On driving

on driving in yellow letters over close up of drivers license
My driver’s license expires in five days. To renew it this year, I’ve been requested to come into a DMV office and take a written test.
I have fond memories (well, they’re fond now) of learning to drive with a stick shift, calling my parents in tears demanding directions when I got lost just over the hill from home, getting into a fender-bender out of state at college, loaning my car to a boyfriend who promptly totaled it on a city street. Ahhh, good times!
I’m assuming that if I read the driver’s manual and crammed just before taking a test that I’d have no problem passing it. So the actual test is not worrisome.
Even going into the office is not my biggest concern. Although I would be curious to see how the staff react to my wheelchair. (Because I don’t have a car with hand controls–wouldn’t help anyway–and I still have my motorcycle permit on there!)
I’ve been waffling over whether to renew it at all. Period.
I have been conditioned by society that having a driver’s license is a precious rite of passage into adulthood. Once it has been awarded, I am urged to never give it up voluntarily. Indeed, there are seniors still driving who should not be.
And the last time I went into the DMV, weak and unsteady but still able to stand, I was encouraged to retake the motorcycle test as well as the driver’s test, even though I hadn’t studied for it and wasn’t even intending to keep it.

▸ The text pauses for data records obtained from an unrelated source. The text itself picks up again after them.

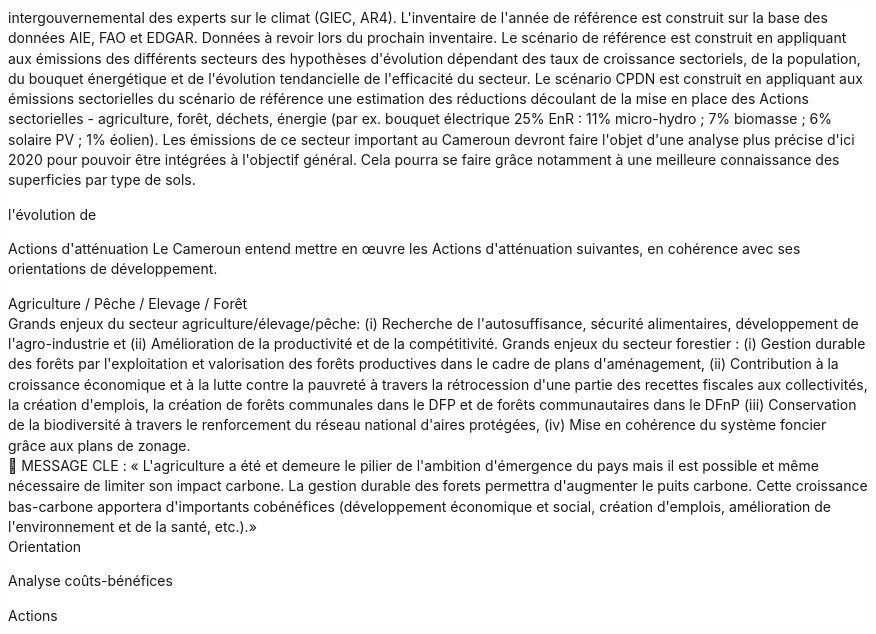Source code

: intergouvernemental des experts sur le climat (GIEC, AR4). 
L'inventaire de l'année de  référence est construit sur  la base des données 
AIE, FAO et EDGAR. Données à revoir lors du prochain inventaire. 
Le  scénario  de  référence  est  construit  en  appliquant  aux  émissions  des 
différents  secteurs  des  hypothèses  d'évolution  dépendant  des  taux  de 
croissance  sectoriels,  de 
la  population,  du  bouquet 
énergétique et de l'évolution tendancielle de l'efficacité du secteur. 
Le scénario CPDN est construit en appliquant aux émissions sectorielles du 
scénario  de  référence  une  estimation  des  réductions  découlant  de  la mise 
en place des Actions sectorielles  - agriculture, forêt, déchets, énergie (par 
ex.  bouquet  électrique  25%  EnR :  11%  micro-hydro ;  7%  biomasse ;  6% 
solaire PV ; 1% éolien). 
Les  émissions  de  ce  secteur  important  au  Cameroun  devront  faire  l'objet 
d'une analyse plus précise d'ici 2020 pour pouvoir être intégrées à l'objectif 
général.  Cela  pourra  se 
faire  grâce  notamment  à  une  meilleure 
connaissance des superficies par type de sols. 

l'évolution  de 

 

 

 

 
Actions d'atténuation 
Le  Cameroun  entend  mettre  en  œuvre  les  Actions  d'atténuation  suivantes,  en  cohérence 
avec ses orientations de développement. 

 
 
Agriculture / Pêche / Elevage / Forêt  
Grands  enjeux  du  secteur  agriculture/élevage/pêche:  (i)  Recherche  de  l'autosuffisance,  sécurité  alimentaires,  développement  de  l'agro-industrie  et  (ii) 
Amélioration de la productivité et de la compétitivité. 
Grands  enjeux  du  secteur  forestier :  (i)  Gestion  durable  des  forêts  par  l'exploitation  et  valorisation  des  forêts  productives  dans  le  cadre  de  plans 
d'aménagement, (ii) Contribution à la croissance  économique et à la lutte contre la pauvreté à travers la rétrocession d'une partie des recettes fiscales aux 
collectivités,  la    création  d'emplois,  la  création  de  forêts  communales  dans  le  DFP  et  de  forêts  communautaires  dans  le  DFnP  (iii)  Conservation  de  la 
biodiversité à travers le renforcement du réseau national d'aires protégées, (iv) Mise en cohérence du système foncier grâce aux plans de zonage.  
  MESSAGE CLE : « L'agriculture a été et demeure le pilier de l'ambition d'émergence du pays mais il est possible et même nécessaire de limiter 
son impact carbone. La gestion durable des forets permettra d'augmenter le puits carbone. Cette croissance bas-carbone apportera d'importants 
cobénéfices (développement économique et social, création d'emplois, amélioration de l'environnement et de la santé, etc.).»  
Orientation 

Analyse coûts-bénéfices 

Actions 
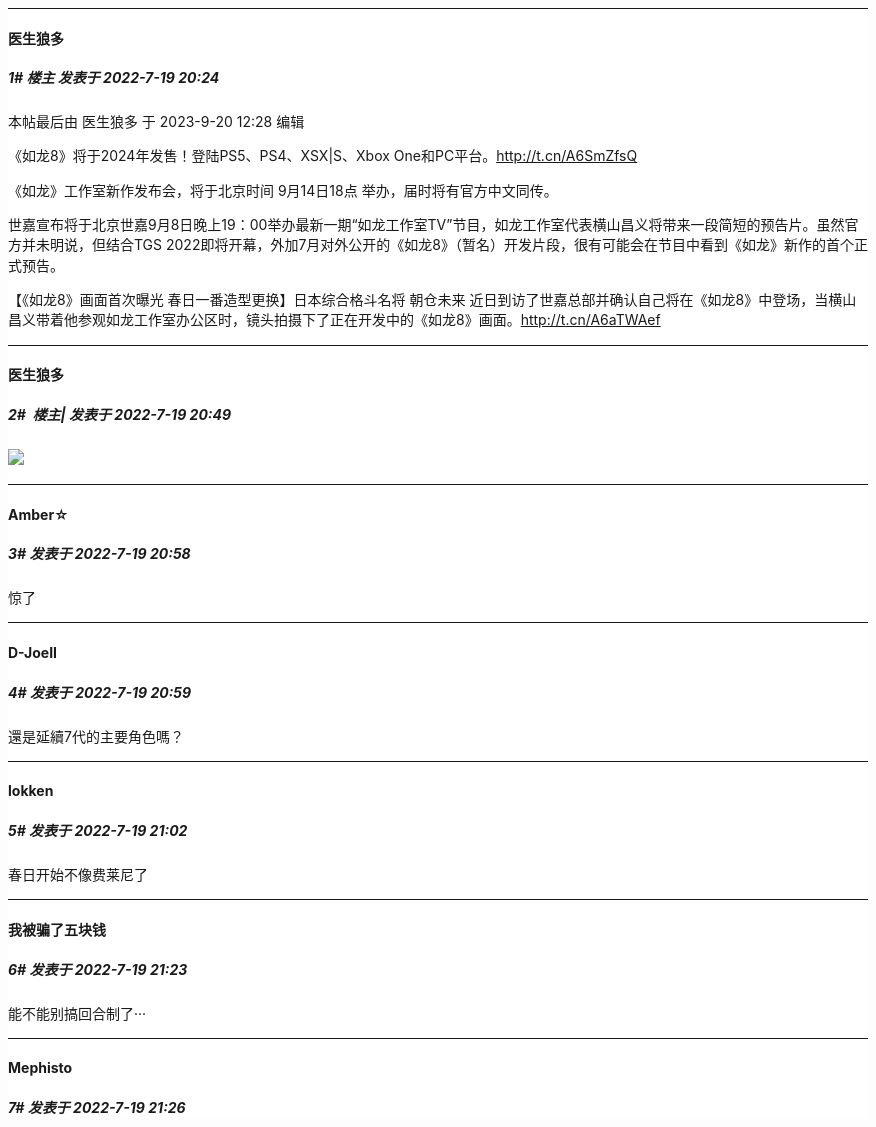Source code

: 
*****

####  医生狼多  
##### 1#       楼主       发表于 2022-7-19 20:24

 本帖最后由 医生狼多 于 2023-9-20 12:28 编辑 

《如龙8》将于2024年发售！登陆PS5、PS4、XSX|S、Xbox One和PC平台。http://t.cn/A6SmZfsQ

《如龙》工作室新作发布会，将于北京时间 9月14日18点 举办，届时将有官方中文同传。 ​​​

世嘉宣布将于北京世嘉9月8日晚上19：00举办最新一期“如龙工作室TV”节目，如龙工作室代表横山昌义将带来一段简短的预告片。虽然官方并未明说，但结合TGS 2022即将开幕，外加7月对外公开的《如龙8》（暂名）开发片段，很有可能会在节目中看到《如龙》新作的首个正式预告。 ​​​

【《如龙8》画面首次曝光 春日一番造型更换】日本综合格斗名将 朝仓未来 近日到访了世嘉总部并确认自己将在《如龙8》中登场，当横山昌义带着他参观如龙工作室办公区时，镜头拍摄下了正在开发中的《如龙8》画面。http://t.cn/A6aTWAef ​​​

*****

####  医生狼多  
##### 2#         楼主| 发表于 2022-7-19 20:49

<img src="https://p.sda1.dev/6/0234df01de3e5ccb40ae6abff17d01d8/CMP_20220719204641900.jpg" referrerpolicy="no-referrer">

*****

####  Amber☆  
##### 3#       发表于 2022-7-19 20:58

惊了

*****

####  D-JoeII  
##### 4#       发表于 2022-7-19 20:59

還是延續7代的主要角色嗎？

*****

####  lokken  
##### 5#       发表于 2022-7-19 21:02

春日开始不像费莱尼了

*****

####  我被骗了五块钱  
##### 6#       发表于 2022-7-19 21:23

能不能别搞回合制了···

*****

####  Mephisto  
##### 7#       发表于 2022-7-19 21:26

The DMV employee said that if I relinquished the motorcycle license, ‘it would be more work to reapply for it later than to renew it now.’
But the definitive argument against drunk driving applies here as well: how would I feel if I hurt or killed others?
And we have several friends who don’t have a license to drive, who have never gotten one. So clearly I have examples of how to manage as an adult without a license, role models if you will, close at hand.
I have not driven myself in over four years. With friends and family and OH chauffeuring me around, I might not even miss it at this point.
So good-bye, license. It’s been fun.